Before embarking on the costly and specialist planning of secure and reliable data centers with redundant power and climate systems, it is therefore essential – as this example clearly shows – that all operating procedures be fully developed by the time the facility is handed over to the operator. Only then is it possible to ensure that the required availability is actually guaranteed through effective, practical measures.
Components, such as cooling equipment and power supplies, are usually operated via general building management systems (BMS). These integrated control systems and associated alarm consoles are often deployed on a local basis only, i.e., each location is managed separately, with no enterprise-wide control. As a result, it is usually not possible to monitor data centers remotely or develop a hierarchical system that incorporates all locations. The “umbrella” systems developed to address this problem have made very little impact on the market thus far – mainly on account of their technical limitations and cost. It is not readily possible to use conventional, local building management systems either to create and maintain processes with continuous updating of key information, such as contact persons, or to monitor and control IT infrastructure components. Instead, the best available option for running data center facilities is the category of dedicated software solutions known as data center infrastructure management tools (DCIM).
DCIM tools are a pivotal requirement for reliable and efficient management of data center resources. Linking building engineering systems with the IT infrastructure, they provide valid and up-to-date information that enables users to make the right decisions every time.
The documentation and planning of relevant building systems and IT infrastructure using DCIM tools is not an end in itself. Rather, it is the basic prerequisite for reliable data center operation. The primary aim is proactive fault prevention rather than reactive fault correction. Complete and accurate documentation of the entire current path enables data center planners to avoid the accidental overloading of fuses, power supplies, generators, etc. Knowing the location and specifications of all energy-consuming devices in a particular zone allows for accurate evaluation of heat output and thus reliable calculation of cooling requirements. Potential hotspots are identified and avoided before they can become a problem.
Other benefits of using software tools include greater process efficiency and a reduced staff workload as the specifications issued by the relevant departments can be adhered to during every stage in the planning process. The results are secure operation within predefined limits and avoidance of critical load states or uneven load phases – even when changes are created and implemented by less experienced planning staff.

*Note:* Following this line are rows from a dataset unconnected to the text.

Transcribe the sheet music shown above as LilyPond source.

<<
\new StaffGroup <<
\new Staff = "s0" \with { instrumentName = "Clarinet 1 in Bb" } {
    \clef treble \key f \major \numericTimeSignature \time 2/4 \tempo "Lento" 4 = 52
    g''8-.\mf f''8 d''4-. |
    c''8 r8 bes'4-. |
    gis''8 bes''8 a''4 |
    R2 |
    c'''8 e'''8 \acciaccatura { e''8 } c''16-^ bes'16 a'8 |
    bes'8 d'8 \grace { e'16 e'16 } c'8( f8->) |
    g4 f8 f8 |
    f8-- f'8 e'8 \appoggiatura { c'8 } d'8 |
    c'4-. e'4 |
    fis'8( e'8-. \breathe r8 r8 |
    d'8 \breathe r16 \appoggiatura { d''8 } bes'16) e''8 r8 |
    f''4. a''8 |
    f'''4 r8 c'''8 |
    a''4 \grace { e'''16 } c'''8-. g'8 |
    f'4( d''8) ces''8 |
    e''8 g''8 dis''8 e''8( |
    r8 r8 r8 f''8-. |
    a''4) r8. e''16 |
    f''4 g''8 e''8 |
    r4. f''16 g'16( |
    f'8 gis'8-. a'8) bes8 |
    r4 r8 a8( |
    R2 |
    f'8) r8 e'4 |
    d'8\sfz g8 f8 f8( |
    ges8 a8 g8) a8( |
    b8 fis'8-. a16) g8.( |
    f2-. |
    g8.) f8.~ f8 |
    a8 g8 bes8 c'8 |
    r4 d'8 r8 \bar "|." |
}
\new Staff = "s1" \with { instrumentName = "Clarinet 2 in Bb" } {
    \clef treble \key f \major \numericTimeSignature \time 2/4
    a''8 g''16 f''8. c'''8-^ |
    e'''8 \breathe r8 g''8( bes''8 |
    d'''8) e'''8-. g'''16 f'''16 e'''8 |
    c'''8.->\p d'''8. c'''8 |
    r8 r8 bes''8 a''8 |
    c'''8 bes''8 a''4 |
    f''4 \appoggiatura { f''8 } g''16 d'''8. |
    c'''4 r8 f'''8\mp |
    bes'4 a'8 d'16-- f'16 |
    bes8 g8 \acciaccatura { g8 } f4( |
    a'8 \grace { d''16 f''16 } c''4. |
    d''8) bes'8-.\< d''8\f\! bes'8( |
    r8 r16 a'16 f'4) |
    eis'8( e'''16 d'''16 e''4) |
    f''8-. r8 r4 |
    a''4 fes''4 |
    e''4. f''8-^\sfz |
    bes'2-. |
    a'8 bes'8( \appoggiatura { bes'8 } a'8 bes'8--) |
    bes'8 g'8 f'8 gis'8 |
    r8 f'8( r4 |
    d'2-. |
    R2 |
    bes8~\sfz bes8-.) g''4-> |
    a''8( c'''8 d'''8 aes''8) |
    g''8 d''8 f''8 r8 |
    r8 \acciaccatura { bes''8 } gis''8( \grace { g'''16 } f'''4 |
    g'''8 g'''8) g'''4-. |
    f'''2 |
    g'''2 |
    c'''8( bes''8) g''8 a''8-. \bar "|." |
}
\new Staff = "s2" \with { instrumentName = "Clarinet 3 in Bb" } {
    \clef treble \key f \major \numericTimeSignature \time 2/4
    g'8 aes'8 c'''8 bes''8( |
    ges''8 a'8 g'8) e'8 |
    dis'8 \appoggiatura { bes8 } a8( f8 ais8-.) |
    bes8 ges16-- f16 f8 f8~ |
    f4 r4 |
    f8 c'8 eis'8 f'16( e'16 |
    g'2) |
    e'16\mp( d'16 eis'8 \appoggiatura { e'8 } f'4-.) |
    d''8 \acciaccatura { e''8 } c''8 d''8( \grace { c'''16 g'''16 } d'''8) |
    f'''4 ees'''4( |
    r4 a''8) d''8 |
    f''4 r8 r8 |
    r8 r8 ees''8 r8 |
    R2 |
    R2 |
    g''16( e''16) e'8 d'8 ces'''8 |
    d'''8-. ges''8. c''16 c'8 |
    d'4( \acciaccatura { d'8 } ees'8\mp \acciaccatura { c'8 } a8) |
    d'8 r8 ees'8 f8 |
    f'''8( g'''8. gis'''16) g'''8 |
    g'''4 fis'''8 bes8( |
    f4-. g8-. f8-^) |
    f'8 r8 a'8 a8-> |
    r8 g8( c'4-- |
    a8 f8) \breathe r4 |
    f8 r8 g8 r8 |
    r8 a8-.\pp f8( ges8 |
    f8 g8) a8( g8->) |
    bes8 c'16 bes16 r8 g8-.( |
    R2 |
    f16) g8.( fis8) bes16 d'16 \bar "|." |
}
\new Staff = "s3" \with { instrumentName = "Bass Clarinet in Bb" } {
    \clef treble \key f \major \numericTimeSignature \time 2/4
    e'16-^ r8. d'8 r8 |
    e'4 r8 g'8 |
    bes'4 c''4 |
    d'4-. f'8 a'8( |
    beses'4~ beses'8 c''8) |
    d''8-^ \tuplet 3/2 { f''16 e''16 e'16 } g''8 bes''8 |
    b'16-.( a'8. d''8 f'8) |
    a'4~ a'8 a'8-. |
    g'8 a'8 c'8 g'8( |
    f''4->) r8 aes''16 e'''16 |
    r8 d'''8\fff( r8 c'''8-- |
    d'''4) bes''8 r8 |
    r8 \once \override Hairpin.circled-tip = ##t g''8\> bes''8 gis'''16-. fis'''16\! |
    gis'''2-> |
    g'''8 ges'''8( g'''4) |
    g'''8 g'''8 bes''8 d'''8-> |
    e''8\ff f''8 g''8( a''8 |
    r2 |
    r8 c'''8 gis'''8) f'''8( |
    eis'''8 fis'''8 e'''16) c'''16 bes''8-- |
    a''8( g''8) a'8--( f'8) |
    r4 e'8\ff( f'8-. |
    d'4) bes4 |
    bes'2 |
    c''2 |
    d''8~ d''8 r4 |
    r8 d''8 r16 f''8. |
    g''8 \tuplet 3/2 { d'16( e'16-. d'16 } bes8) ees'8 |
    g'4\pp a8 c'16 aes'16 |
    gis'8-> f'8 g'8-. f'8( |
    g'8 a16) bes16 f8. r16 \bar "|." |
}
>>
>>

The latest DCIM tools include a number of fault-prevention functions, including maintenance management, preventive maintenance, and predictive analytics. The ability to analyze dependencies and “what-if” scenarios is important when it comes to identifying vulnerabilities. In worst-case scenarios, DCIM offers impact analysis options that help contain the fault while quickly identifying alternative routes or replacement systems. It is also possible to orchestrate the redirection of traffic to other, unaffected systems. And during post-fault recovery, DCIM provides useful restart procedures that minimize overall downtime.
DCIM tools not only ensure that data centers run smoothly, they also go one step further. The desire for efficient operation can often be at odds with the need for system stability. By offering a complete overview of all dependencies and resource utilization, DCIM tools enable users to identify systems that are not running efficiently or for which unnecessary redundancy is provided.
Summary: Good planning combined with deployment of DCIM tools and appropriate processes is a proven way of achieving both efficient operation and the highest possible levels of system availability. All processes must be audited regularly and all changes reflected in the overall concept. Here too, DCIM solutions are the tool of choice.